Returning unlikely results from a probability distribution The Law of large numbers addresses the issue of the average result of a large number of random trials. Is there a similar law which addresses the probability of obtaining an unusual result for a large number of trials?
For instance, consider a normal probability distribution with mean 10 and standard deviation 2. I am testing a computational method which will run only if the result is above 18, that is four standard deviations off the mean and so the likelyhood of ever seeing the if condition met is very low. Therefore, to test the method I must run a very large number of trials. Just as one could expect the average value of the trials to approach 10 as more trials are performed, one could also expect that the probability of receiving the unusual result 18 to increase as more trials are performed. Is there a term for this phenomenon?
 A: You have a sequence of trials, with probability $p$ per trial of a "success" (that the simulation runs).
a) If you want P(simulation is triggered at least once in $n$ trials) that's a calculation from a binomial distribution, but you can work the probability out from first principles by working out the probability of the complementary event (no successes) and subtracting from 1.
In your case, $p = 3.167\times10^{-5}$, P(0 successes) = $(1-p)^n$, so P(at least 1 success) = $1-(1-p)^n$.
b) If you want the distribution of the number of trials to the first success that's a geometric($p$); it has mean $1/p$.

One useful rule of thumb:  The probability that you observe success at least once when $n=1/p$ is $1-(1-p)^{1/p} =1-(1-1/n)^{n} \approx 1-1/e \approx 63.2\%$.
So the expected number of trials to the first success is $1/p \approx 31574$ and the probability of at least one success in that many trials is about 63.2%
If $n$ is some multiple of $\frac{1}{p}$, $n = k\cdot\frac{1}{p}$, say, then it has an approximate probability of $1-\exp(-k)$ of seeing at least one success. 
So in 10000 trials you have about $1-\exp(-10000/31574)\approx 27\%$ chance of the simulation starting at least once.
This approximation can also be seen directly by applying the Poisson approximation to the binomial. With $n$ trials with probability of success per trial $p$, P(0 successes) = ${n}\choose{0}$$p^0(1-p)^n = (1-p)^n$, and the Poisson approximation (with $\lambda=np$) is $\exp(-\lambda)\lambda^0/0!=\exp(-np)$. 
[This approximation is also related to the one mentioned at the end of the section on related distributions in the Wikipedia page on the geometric distribution (just above "See also"), which deals with the probability that it will take more than $a$ trials to start]
--
On the terminology part of the question -- that the probability of at least one success increases as you add more trials might be called a number of things, but I don't know that it has any particularly widespread names.

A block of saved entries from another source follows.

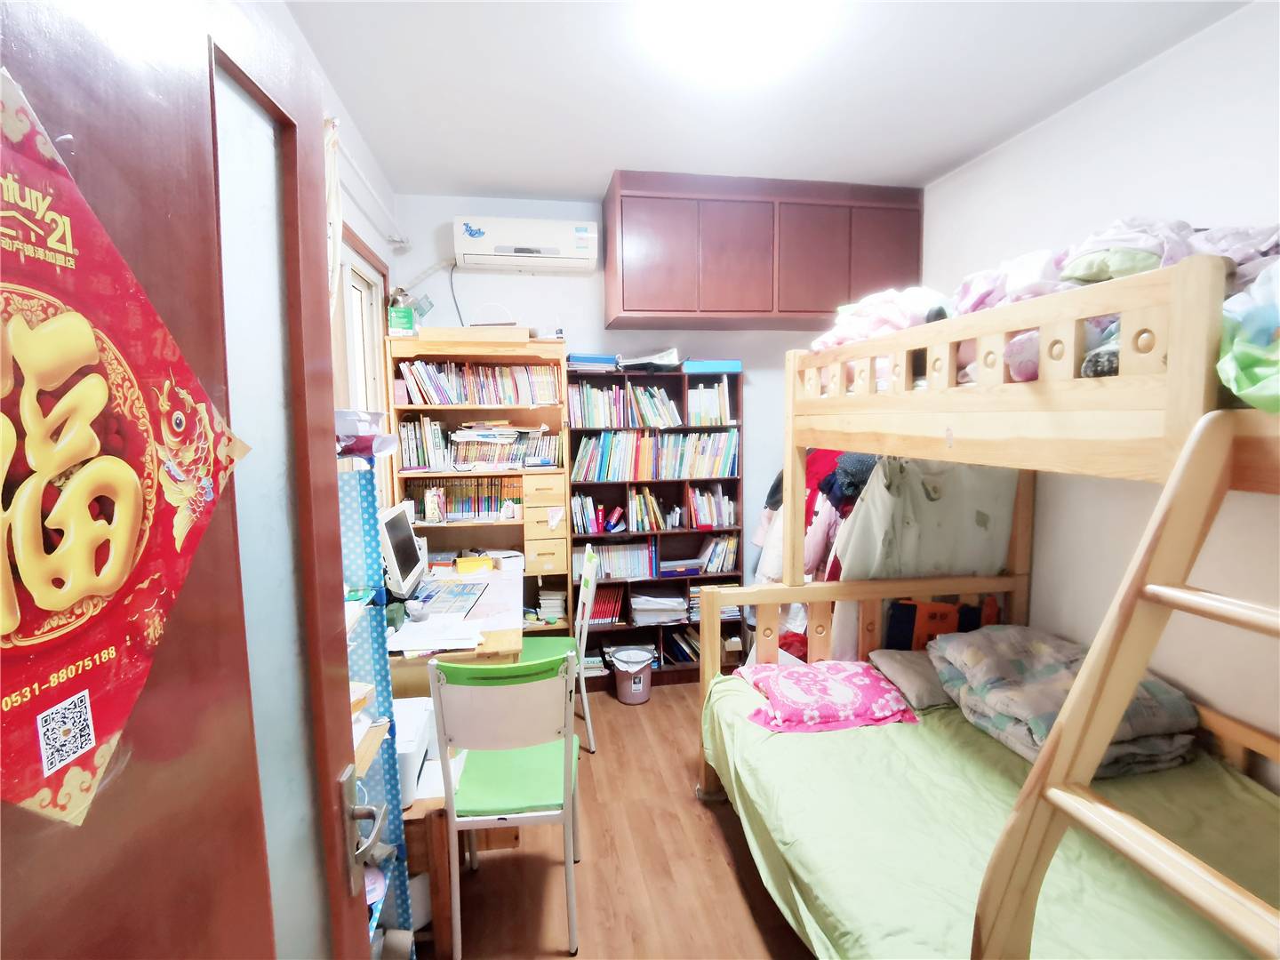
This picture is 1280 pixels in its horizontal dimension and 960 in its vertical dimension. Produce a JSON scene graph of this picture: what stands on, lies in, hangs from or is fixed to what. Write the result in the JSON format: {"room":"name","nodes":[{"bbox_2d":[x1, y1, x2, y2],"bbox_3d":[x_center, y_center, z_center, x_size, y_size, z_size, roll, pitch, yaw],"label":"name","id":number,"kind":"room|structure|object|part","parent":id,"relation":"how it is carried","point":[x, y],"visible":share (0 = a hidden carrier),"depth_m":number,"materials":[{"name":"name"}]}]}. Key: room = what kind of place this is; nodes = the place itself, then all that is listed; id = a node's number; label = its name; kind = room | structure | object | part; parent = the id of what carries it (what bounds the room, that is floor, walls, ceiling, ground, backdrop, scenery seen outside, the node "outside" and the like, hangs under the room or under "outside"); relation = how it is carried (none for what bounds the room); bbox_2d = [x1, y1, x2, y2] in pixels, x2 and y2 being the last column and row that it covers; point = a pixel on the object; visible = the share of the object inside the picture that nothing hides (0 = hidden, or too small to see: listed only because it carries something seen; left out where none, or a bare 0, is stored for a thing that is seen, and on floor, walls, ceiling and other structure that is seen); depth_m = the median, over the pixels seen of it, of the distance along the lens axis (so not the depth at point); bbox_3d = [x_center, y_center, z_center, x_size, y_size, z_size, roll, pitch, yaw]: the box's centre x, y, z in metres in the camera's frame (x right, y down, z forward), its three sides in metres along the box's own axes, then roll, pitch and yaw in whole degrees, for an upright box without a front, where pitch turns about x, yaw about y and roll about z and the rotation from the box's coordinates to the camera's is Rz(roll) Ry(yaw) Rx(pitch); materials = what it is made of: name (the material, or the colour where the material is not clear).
{"room":"bedroom","nodes":[
{"label":"bedroom","id":0,"kind":"room"},
{"bbox_2d":[269,0,399,510],"bbox_3d":[-1.048,0.024,1.646,0.149,2.883,3.764,-2,6,-10],"label":"left wall","id":1,"kind":"structure","parent":0,"point":[361,227],"depth_m":2.60,"materials":[{"name":"white paint"}]},
{"bbox_2d":[0,0,381,959],"bbox_3d":[-0.428,0.491,0.508,0.160,2.080,0.986,-1,6,-5],"label":"door","id":2,"kind":"structure","parent":1,"relation":"in","point":[327,775],"depth_m":0.64,"materials":[{"name":"brown wood"}]},
{"bbox_2d":[0,65,249,830],"bbox_3d":[-0.418,-0.015,0.474,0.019,0.533,0.419,-1,6,-5],"label":"red poster","id":3,"kind":"object","parent":2,"relation":"attached to","point":[60,606],"visible":0.99,"depth_m":0.47,"materials":[{"name":"paper"}]},
{"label":"frosted glass panel","id":4,"kind":"part","parent":2,"relation":"part of","materials":[{"name":"glass"}]},
{"bbox_2d":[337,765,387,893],"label":"door handle","id":5,"kind":"object","parent":2,"relation":"attached to","point":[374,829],"visible":0.92,"depth_m":0.94,"materials":[{"name":"silver metal"}]},
{"bbox_2d":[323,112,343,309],"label":"curtain","id":6,"kind":"object","parent":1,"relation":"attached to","point":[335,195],"visible":0.24,"depth_m":1.94,"materials":[{"name":"white fabric"}]},
{"bbox_2d":[336,222,395,502],"bbox_3d":[-1.272,-0.309,2.722,0.148,1.556,1.273,-2,6,-10],"label":"window","id":7,"kind":"structure","parent":1,"relation":"in","point":[348,289],"depth_m":3.01,"materials":[{"name":"white"}]},
{"bbox_2d":[326,111,407,250],"bbox_3d":[-1.083,-1.149,2.248,0.128,0.063,2.097,-2,6,-10],"label":"curtain rod","id":8,"kind":"object","parent":1,"relation":"attached to","point":[335,122],"visible":0.44,"depth_m":2.53,"materials":[{"name":"white"}]},
{"bbox_2d":[412,681,818,959],"bbox_3d":[0.444,1.463,1.785,3.126,0.100,4.695,-2,6,-10],"label":"floor","id":9,"kind":"structure","parent":0,"point":[724,869],"depth_m":2.20,"materials":[{"name":"brown wood"}]},
{"bbox_2d":[336,455,415,959],"bbox_3d":[-0.741,0.730,1.218,0.336,1.496,0.808,-2,6,-10],"label":"blue shelf","id":10,"kind":"object","parent":9,"relation":"on","point":[374,700],"visible":0.21,"depth_m":1.55,"materials":[{"name":"blue"}]},
{"bbox_2d":[334,407,395,459],"bbox_3d":[-0.752,-0.114,1.556,0.271,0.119,0.295,-2,6,-10],"label":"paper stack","id":11,"kind":"object","parent":10,"relation":"on","point":[346,412],"visible":0.41,"depth_m":1.51,"materials":[{"name":"paper"}]},
{"bbox_2d":[384,563,524,696],"bbox_3d":[-0.850,0.920,2.913,0.623,0.749,1.294,-2,6,-10],"label":"desk","id":12,"kind":"object","parent":9,"relation":"on","point":[515,636],"visible":0.35,"depth_m":2.44,"materials":[{"name":"brown wood"}]},
{"bbox_2d":[376,501,424,599],"bbox_3d":[-1.064,0.328,2.747,0.187,0.395,0.468,-2,6,-10],"label":"computer monitor","id":13,"kind":"object","parent":12,"relation":"on","point":[398,563],"visible":0.88,"depth_m":2.67,"materials":[{"name":"white plastic"}]},
{"bbox_2d":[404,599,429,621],"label":"cup","id":14,"kind":"object","parent":12,"relation":"on","point":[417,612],"visible":0.99,"depth_m":2.54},
{"bbox_2d":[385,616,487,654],"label":"paper stack","id":15,"kind":"object","parent":12,"relation":"on","point":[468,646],"visible":0.97,"depth_m":2.34,"materials":[{"name":"white paper"}]},
{"bbox_2d":[411,578,487,615],"bbox_3d":[-0.870,0.525,2.847,0.278,0.012,0.443,-2,6,-10],"label":"desk mat","id":16,"kind":"object","parent":12,"relation":"on","point":[425,601],"visible":0.94,"depth_m":2.82,"materials":[{"name":"plastic"}]},
{"bbox_2d":[453,555,495,574],"bbox_3d":[-0.889,0.455,3.384,0.207,0.067,0.125,-2,6,-10],"label":"yellow box","id":17,"kind":"object","parent":12,"relation":"on","point":[462,568],"visible":0.99,"depth_m":3.34,"materials":[{"name":"yellow"}]},
{"bbox_2d":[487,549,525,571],"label":"white box","id":18,"kind":"object","parent":12,"relation":"on","point":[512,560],"visible":0.99,"depth_m":3.38,"materials":[{"name":"white"}]},
{"bbox_2d":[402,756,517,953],"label":"wooden table","id":19,"kind":"object","parent":9,"relation":"on","point":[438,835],"visible":0.35,"depth_m":1.82,"materials":[{"name":"brown wood"}]},
{"bbox_2d":[392,695,437,802],"bbox_3d":[-0.793,0.803,1.894,0.368,0.159,0.362,-2,6,-10],"label":"printer","id":20,"kind":"object","parent":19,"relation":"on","point":[420,719],"visible":0.3,"depth_m":1.85,"materials":[{"name":"white plastic"}]},
{"bbox_2d":[384,336,572,635],"bbox_3d":[-0.856,0.254,3.520,0.871,1.925,0.358,-2,6,-10],"label":"bookcase","id":21,"kind":"object","parent":9,"relation":"on","point":[504,525],"visible":0.48,"depth_m":3.46,"materials":[{"name":"brown wood"}]},
{"bbox_2d":[387,304,415,335],"bbox_3d":[-1.245,-0.819,3.284,0.120,0.142,0.121,-3,7,-20],"label":"green box","id":22,"kind":"object","parent":21,"relation":"on","point":[409,318],"visible":0.94,"depth_m":3.23,"materials":[{"name":"green cardboard"}]},
{"bbox_2d":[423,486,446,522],"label":"book","id":23,"kind":"object","parent":21,"relation":"in","point":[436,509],"visible":0.99,"depth_m":3.37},
{"bbox_2d":[408,475,524,519],"bbox_3d":[-0.942,0.090,3.537,0.668,0.216,0.178,-2,6,-10],"label":"book row","id":24,"kind":"object","parent":21,"relation":"in","point":[470,507],"visible":0.83,"depth_m":3.48,"materials":[{"name":"multicoloured paper"}]},
{"bbox_2d":[394,416,557,469],"bbox_3d":[-0.872,-0.221,3.512,0.856,0.289,0.248,-2,6,-10],"label":"book row","id":25,"kind":"object","parent":21,"relation":"in","point":[420,463],"visible":0.88,"depth_m":3.43,"materials":[{"name":"multicoloured paper"}]},
{"bbox_2d":[419,325,534,343],"bbox_3d":[-0.851,-0.761,3.361,0.564,0.067,0.299,-2,6,-10],"label":"cardboard box","id":26,"kind":"object","parent":21,"relation":"on","point":[422,334],"visible":0.93,"depth_m":3.22,"materials":[{"name":"brown"}]},
{"bbox_2d":[396,359,560,406],"bbox_3d":[-0.859,-0.533,3.470,0.869,0.235,0.200,-2,6,-10],"label":"book row","id":27,"kind":"object","parent":21,"relation":"in","point":[422,391],"visible":0.86,"depth_m":3.40,"materials":[{"name":"multicoloured paper"}]},
{"bbox_2d":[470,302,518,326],"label":"basket","id":28,"kind":"object","parent":21,"relation":"on","point":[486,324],"visible":0.74,"depth_m":3.32,"materials":[{"name":"white"}]},
{"bbox_2d":[536,585,566,623],"bbox_3d":[-0.526,0.732,3.739,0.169,0.181,0.209,-2,6,-10],"label":"book stack","id":29,"kind":"object","parent":21,"relation":"in","point":[557,612],"visible":0.89,"depth_m":3.66,"materials":[{"name":"paper"}]},
{"bbox_2d":[429,648,583,959],"bbox_3d":[-0.401,0.942,2.013,0.418,0.920,0.512,-2,6,-10],"label":"green chair","id":30,"kind":"object","parent":9,"relation":"on","point":[541,730],"visible":0.98,"depth_m":1.83,"materials":[{"name":"plastic"}]},
{"bbox_2d":[525,543,599,754],"bbox_3d":[-0.437,0.822,3.028,0.467,0.937,0.442,-2,6,-10],"label":"chair","id":31,"kind":"object","parent":9,"relation":"on","point":[587,716],"visible":0.45,"depth_m":2.98,"materials":[{"name":"white"}]},
{"bbox_2d":[608,645,655,703],"bbox_3d":[-0.043,1.103,3.545,0.261,0.253,0.257,-2,6,-10],"label":"trash bin","id":32,"kind":"object","parent":9,"relation":"on","point":[624,698],"visible":0.99,"depth_m":3.47,"materials":[{"name":"plastic"}]},
{"bbox_2d":[567,360,743,685],"bbox_3d":[0.088,0.277,3.768,0.969,1.838,0.297,-2,6,-10],"label":"bookcase","id":33,"kind":"object","parent":9,"relation":"on","point":[579,539],"visible":0.47,"depth_m":3.74,"materials":[{"name":"brown wood"}]},
{"bbox_2d":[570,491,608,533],"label":"book row","id":34,"kind":"object","parent":33,"relation":"in","point":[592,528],"visible":0.96,"depth_m":3.63,"materials":[{"name":"multicoloured paper"}]},
{"bbox_2d":[567,352,620,370],"bbox_3d":[-0.267,-0.659,3.586,0.288,0.075,0.259,-2,6,-10],"label":"blue binder","id":35,"kind":"object","parent":33,"relation":"on","point":[581,358],"visible":0.78,"depth_m":3.47,"materials":[{"name":"blue plastic"}]},
{"bbox_2d":[587,581,626,624],"bbox_3d":[-0.224,0.736,3.820,0.269,0.221,0.191,-2,6,-10],"label":"red book","id":36,"kind":"object","parent":33,"relation":"in","point":[600,601],"visible":0.74,"depth_m":3.76,"materials":[{"name":"red paper"}]},
{"bbox_2d":[573,540,657,580],"bbox_3d":[-0.170,0.462,3.743,0.511,0.199,0.177,-2,6,-10],"label":"book row","id":37,"kind":"object","parent":33,"relation":"in","point":[608,568],"visible":0.84,"depth_m":3.68,"materials":[{"name":"paper"}]},
{"bbox_2d":[568,383,683,428],"bbox_3d":[0.050,-0.432,3.696,1.001,0.258,0.255,-2,6,-10],"label":"book row","id":38,"kind":"object","parent":33,"relation":"in","point":[589,415],"visible":0.97,"depth_m":3.62,"materials":[{"name":"multicoloured paper"}]},
{"bbox_2d":[616,348,682,370],"bbox_3d":[0.055,-0.682,3.633,0.371,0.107,0.304,0,6,4],"label":"paper stack","id":39,"kind":"object","parent":33,"relation":"on","point":[642,361],"visible":0.88,"depth_m":3.53,"materials":[{"name":"paper"}]},
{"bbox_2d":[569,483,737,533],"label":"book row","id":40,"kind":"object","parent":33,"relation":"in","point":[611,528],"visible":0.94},
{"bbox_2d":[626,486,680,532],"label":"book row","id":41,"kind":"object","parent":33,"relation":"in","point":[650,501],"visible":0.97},
{"bbox_2d":[571,431,738,481],"bbox_3d":[0.095,-0.149,3.721,0.994,0.260,0.181,-2,6,-10],"label":"book row","id":42,"kind":"object","parent":33,"relation":"in","point":[724,471],"visible":0.96,"depth_m":3.66,"materials":[{"name":"paper"}]},
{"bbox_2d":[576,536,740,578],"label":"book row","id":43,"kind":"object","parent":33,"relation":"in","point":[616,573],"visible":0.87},
{"bbox_2d":[630,589,689,623],"bbox_3d":[0.106,0.765,3.855,0.343,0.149,0.256,-2,6,-10],"label":"paper stack","id":44,"kind":"object","parent":33,"relation":"in","point":[674,601],"visible":0.97,"depth_m":3.78,"materials":[{"name":"white paper"}]},
{"bbox_2d":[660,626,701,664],"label":"book row","id":45,"kind":"object","parent":33,"relation":"in","point":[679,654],"visible":0.6,"depth_m":3.88,"materials":[{"name":"paper"}]},
{"bbox_2d":[685,379,731,425],"bbox_3d":[0.389,-0.462,3.774,0.262,0.262,0.203,-2,6,-10],"label":"book row","id":46,"kind":"object","parent":33,"relation":"in","point":[716,391],"visible":0.87,"depth_m":3.70,"materials":[{"name":"paper"}]},
{"bbox_2d":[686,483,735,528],"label":"book row","id":47,"kind":"object","parent":33,"relation":"in","point":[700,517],"visible":0.97,"depth_m":3.78,"materials":[{"name":"multicoloured paper"}]},
{"bbox_2d":[682,359,742,373],"bbox_3d":[0.407,-0.661,3.734,0.331,0.063,0.254,-2,6,-10],"label":"box","id":48,"kind":"object","parent":33,"relation":"on","point":[711,364],"visible":0.81,"depth_m":3.61,"materials":[{"name":"blue plastic"}]},
{"bbox_2d":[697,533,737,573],"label":"book row","id":49,"kind":"object","parent":33,"relation":"in","point":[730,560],"visible":0.91,"depth_m":3.80,"materials":[{"name":"paper"}]},
{"bbox_2d":[695,256,1279,959],"bbox_3d":[1.376,0.427,1.724,1.791,1.735,2.113,-2,6,-10],"label":"bunk bed","id":50,"kind":"object","parent":9,"relation":"on","point":[1183,372],"visible":0.93,"depth_m":1.40,"materials":[{"name":"brown wood"}]},
{"bbox_2d":[752,451,879,660],"bbox_3d":[0.961,0.422,3.093,0.790,1.312,0.768,-2,6,-10],"label":"hanging clothes","id":51,"kind":"object","parent":50,"relation":"hanging from","point":[820,531],"visible":0.24,"depth_m":2.91,"materials":[{"name":"fabric"}]},
{"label":"headboard","id":52,"kind":"part","parent":50,"relation":"part of","materials":[{"name":"brown wood"}]},
{"bbox_2d":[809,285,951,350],"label":"pink blanket","id":53,"kind":"object","parent":50,"relation":"on","point":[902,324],"visible":0.39,"depth_m":2.21,"materials":[{"name":"fabric"}]},
{"bbox_2d":[833,456,1020,581],"bbox_3d":[1.197,0.273,2.626,0.814,0.816,0.138,-2,6,-10],"label":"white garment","id":54,"kind":"object","parent":50,"relation":"hanging from","point":[1003,533],"visible":0.59,"depth_m":2.59,"materials":[{"name":"fabric"}]},
{"bbox_2d":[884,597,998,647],"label":"red bag","id":55,"kind":"object","parent":50,"relation":"on","point":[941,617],"visible":0.41,"depth_m":2.59,"materials":[{"name":"fabric"}]},
{"bbox_2d":[700,670,1279,959],"bbox_3d":[1.007,1.042,1.735,1.364,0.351,1.978,-2,6,-10],"label":"green sheet","id":56,"kind":"object","parent":50,"relation":"on","point":[778,738],"visible":0.6,"depth_m":1.62,"materials":[{"name":"green fabric"}]},
{"bbox_2d":[737,659,919,733],"bbox_3d":[0.657,0.769,2.275,0.567,0.148,0.433,-2,6,-10],"label":"pink pillow","id":57,"kind":"object","parent":56,"relation":"on","point":[868,681],"visible":0.97,"depth_m":2.16,"materials":[{"name":"pink fabric"}]},
{"bbox_2d":[868,648,956,709],"bbox_3d":[1.146,0.739,2.387,0.475,0.135,0.355,-2,6,-10],"label":"pillow","id":58,"kind":"object","parent":56,"relation":"on","point":[897,665],"visible":0.59,"depth_m":2.30,"materials":[{"name":"grey fabric"}]},
{"bbox_2d":[926,626,1202,777],"bbox_3d":[1.377,0.709,2.090,0.641,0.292,0.718,-2,6,-10],"label":"folded blanket","id":59,"kind":"object","parent":56,"relation":"on","point":[1053,673],"visible":0.64,"depth_m":1.97,"materials":[{"name":"grey fabric"}]},
{"bbox_2d":[801,216,1279,390],"bbox_3d":[1.286,-0.499,1.843,1.329,0.514,1.426,-2,6,-10],"label":"bedding","id":60,"kind":"object","parent":50,"relation":"on","point":[1140,268],"visible":0.34,"depth_m":1.55,"materials":[{"name":"fabric"}]},
{"bbox_2d":[1216,260,1279,413],"bbox_3d":[1.264,-0.223,0.911,0.682,0.287,0.551,-2,6,-10],"label":"bedding","id":61,"kind":"object","parent":50,"relation":"on","point":[1244,372],"visible":0.85,"depth_m":1.00,"materials":[{"name":"fabric"}]},
{"bbox_2d":[387,192,847,599],"bbox_3d":[0.155,-0.243,3.916,3.099,2.823,0.142,-2,6,-10],"label":"back wall","id":62,"kind":"structure","parent":0,"point":[531,281],"depth_m":3.69,"materials":[{"name":"white paint"}]},
{"bbox_2d":[451,215,599,271],"bbox_3d":[-0.625,-1.305,3.497,0.771,0.253,0.200,-2,6,-10],"label":"air conditioner","id":63,"kind":"object","parent":62,"relation":"attached to","point":[555,245],"visible":0.99,"depth_m":3.41,"materials":[{"name":"white plastic"}]},
{"bbox_2d":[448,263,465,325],"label":"power cord","id":64,"kind":"object","parent":63,"relation":"hanging from","point":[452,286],"visible":0.71,"depth_m":3.58,"materials":[{"name":"black plastic"}]},
{"bbox_2d":[600,169,922,329],"bbox_3d":[0.674,-1.246,3.564,1.699,0.720,0.477,-2,6,-10],"label":"wall cabinet","id":65,"kind":"object","parent":62,"relation":"attached to","point":[629,310],"visible":0.96,"depth_m":3.31,"materials":[{"name":"brown wood"}]},
{"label":"cabinet door","id":66,"kind":"part","parent":65,"relation":"part of","materials":[{"name":"brown wood"}]},
{"bbox_3d":[0.504,-1.182,3.327,0.403,0.628,0.081,-2,6,-10],"label":"cabinet door","id":67,"kind":"part","parent":65,"relation":"part of","materials":[{"name":"brown wood"}]},
{"bbox_3d":[0.933,-1.175,3.393,0.391,0.605,0.061,-2,6,-10],"label":"cabinet door","id":68,"kind":"part","parent":65,"relation":"part of","materials":[{"name":"brown wood"}]},
{"bbox_3d":[1.346,-1.182,3.458,0.372,0.629,0.036,-2,6,-10],"label":"cabinet door","id":69,"kind":"part","parent":65,"relation":"part of","materials":[{"name":"brown wood"}]},
{"bbox_2d":[278,0,1249,197],"bbox_3d":[0.419,-1.433,1.635,2.952,0.107,4.364,-2,6,-10],"label":"ceiling","id":70,"kind":"structure","parent":0,"point":[494,179],"depth_m":2.29,"materials":[{"name":"white paint"}]},
{"bbox_2d":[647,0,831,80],"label":"ceiling light","id":71,"kind":"object","parent":70,"relation":"attached to","point":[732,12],"visible":0.99,"depth_m":1.88,"materials":[{"name":"white"}]},
{"bbox_2d":[908,0,1279,783],"bbox_3d":[1.922,-0.032,1.921,0.142,2.822,4.044,-2,6,-10],"label":"right wall","id":72,"kind":"structure","parent":0,"point":[1143,74],"depth_m":2.20,"materials":[{"name":"white paint"}]}
]}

A: If you want to learn about some general results (and general phenomena) for probabilities of "extreme" values, or values very far away from the mean, you should look into extreme value theory or large deviations theory.
To get you started, some links here on CV:
Extreme value theory for count data
Extreme Value Theory and heavy (long) tailed distributions
Large deviation theory exercise
A: You can use geometric distribution to reason about such events after several trials.
Let $p$ be the probability of obtaining 18 or more ($p = P(X > 18)$). Then the amount of trials $k$ until success (that is, until 18+ is generated) is distributed according to the geometric distribution:
$$
 k \sim (1-p)^{k-1} p
$$
Then you can use quantiles of that distribution to estimate how many trials you need to get this event in, say, 95% of runs. Or, just use the mean of that distribution ($\frac{1}{p}$) as the average number of trials until a rare event.